Pigeon abundance in urban environments can result in human-wildlife conflicts in the form of excrement, disease, and nuisance behaviour. Managing human-wildlife conflicts using humane, sustainable and safe methods can help mitigate conflicts and ethically address the humane treatment of animals and the environment. Traditional methods of pigeon control include netting open areas, applying spikes to prevent perching, delivering low electric shock to birds on resting surfaces, lethal control through capture and culling, and flying raptors at chosen sites. These methods rely on principles of exclusion and removal which are not effective long-term, as pigeons typically find alternative spaces to evade exclusion attempts and populations slowly increase to pre-treatment size when culled.

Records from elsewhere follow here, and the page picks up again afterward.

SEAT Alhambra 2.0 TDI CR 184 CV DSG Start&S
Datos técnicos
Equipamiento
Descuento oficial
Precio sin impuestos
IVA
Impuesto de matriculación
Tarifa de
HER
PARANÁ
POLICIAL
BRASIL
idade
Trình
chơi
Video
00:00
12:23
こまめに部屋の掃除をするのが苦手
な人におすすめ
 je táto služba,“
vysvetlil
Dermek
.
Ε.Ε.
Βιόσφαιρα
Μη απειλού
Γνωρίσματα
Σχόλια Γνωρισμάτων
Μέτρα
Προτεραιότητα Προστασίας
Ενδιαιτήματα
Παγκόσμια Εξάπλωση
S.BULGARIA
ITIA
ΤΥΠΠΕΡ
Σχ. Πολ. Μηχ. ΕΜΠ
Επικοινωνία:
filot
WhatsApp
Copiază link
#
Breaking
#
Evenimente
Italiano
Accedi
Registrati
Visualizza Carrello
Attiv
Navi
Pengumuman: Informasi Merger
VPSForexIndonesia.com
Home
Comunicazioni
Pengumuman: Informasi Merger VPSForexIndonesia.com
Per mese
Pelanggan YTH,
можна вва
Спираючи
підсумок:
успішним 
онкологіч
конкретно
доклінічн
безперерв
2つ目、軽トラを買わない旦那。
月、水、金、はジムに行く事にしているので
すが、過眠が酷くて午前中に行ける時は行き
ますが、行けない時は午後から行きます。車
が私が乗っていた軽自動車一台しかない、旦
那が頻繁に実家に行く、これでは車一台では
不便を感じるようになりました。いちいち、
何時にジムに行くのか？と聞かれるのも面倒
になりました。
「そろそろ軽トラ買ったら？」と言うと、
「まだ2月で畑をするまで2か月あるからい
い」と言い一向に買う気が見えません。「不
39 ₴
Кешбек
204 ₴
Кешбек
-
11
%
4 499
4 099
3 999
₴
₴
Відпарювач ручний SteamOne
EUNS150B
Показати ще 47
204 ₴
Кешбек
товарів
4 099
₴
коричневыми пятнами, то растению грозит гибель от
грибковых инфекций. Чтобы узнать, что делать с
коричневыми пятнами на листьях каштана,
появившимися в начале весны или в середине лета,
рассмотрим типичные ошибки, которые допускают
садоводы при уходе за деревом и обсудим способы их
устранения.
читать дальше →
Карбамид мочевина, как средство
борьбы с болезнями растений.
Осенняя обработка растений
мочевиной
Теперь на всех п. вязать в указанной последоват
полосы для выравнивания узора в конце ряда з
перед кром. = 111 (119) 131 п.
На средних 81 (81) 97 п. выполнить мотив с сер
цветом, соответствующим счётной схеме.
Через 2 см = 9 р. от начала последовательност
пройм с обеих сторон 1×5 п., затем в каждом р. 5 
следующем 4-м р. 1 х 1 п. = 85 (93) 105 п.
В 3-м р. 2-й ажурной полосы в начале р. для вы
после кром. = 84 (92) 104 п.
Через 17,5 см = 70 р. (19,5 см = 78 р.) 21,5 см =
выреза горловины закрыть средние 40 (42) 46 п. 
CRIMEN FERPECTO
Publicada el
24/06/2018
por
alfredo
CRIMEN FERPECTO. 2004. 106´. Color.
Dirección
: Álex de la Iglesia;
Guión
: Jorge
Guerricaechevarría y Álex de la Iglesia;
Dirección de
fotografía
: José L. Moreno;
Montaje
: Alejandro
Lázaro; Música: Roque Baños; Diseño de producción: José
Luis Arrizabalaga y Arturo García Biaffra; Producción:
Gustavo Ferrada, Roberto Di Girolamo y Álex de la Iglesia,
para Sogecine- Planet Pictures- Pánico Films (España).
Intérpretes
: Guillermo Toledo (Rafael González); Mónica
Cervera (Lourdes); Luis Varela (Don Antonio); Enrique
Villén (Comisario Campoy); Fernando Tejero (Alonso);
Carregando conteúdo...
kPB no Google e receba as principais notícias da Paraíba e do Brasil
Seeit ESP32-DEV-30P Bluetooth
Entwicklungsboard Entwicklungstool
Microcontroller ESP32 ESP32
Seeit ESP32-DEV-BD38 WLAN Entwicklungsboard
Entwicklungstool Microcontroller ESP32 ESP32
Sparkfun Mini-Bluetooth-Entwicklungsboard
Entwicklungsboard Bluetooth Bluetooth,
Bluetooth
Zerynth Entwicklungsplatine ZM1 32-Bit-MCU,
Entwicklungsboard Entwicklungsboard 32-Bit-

A relatively new method of management, OvoControl® P is an avian contraceptive developed by Innolytics and is patented for pigeon control in Canada. The active compound in OvoControl® P is nicarbazin 0.5%, which disrupts the egg laying mechanisms in avian species, preventing the formation of a viable embryo. To test its efficacy as a pigeon management method for a major public transit network, eight TransLink SkyTrain stations in the Lower Mainland region of British Columbia, Canada were chosen as study sites between March 2020 and March 2021. Four control site stations dispensed cracked corn and four experimental site stations dispensed OvoControl® P. Trail cameras actively recorded video clips at each station to provide population estimates and confirm pigeons were ingesting OvoControl® P. Measures of success monitored were daily population estimates and track alarm trigger data. Results found that stations dispensing cracked corn increased pigeon populations before and after treatment, while pigeon populations at stations dispensing OvoControl® P did not change before and after treatment. Further, an unexpected result was that higher numbers of pigeons inversely correlated to track alarm triggers, perhaps due to nesting behaviour. The use of OvoControl® P within a public transportation network has shown that it can be scaled and used as a long-term, humane management approach to deal with pigeon control and testing OvoControl® P over longer time periods is recommended to see if subsequent population declines can be observed.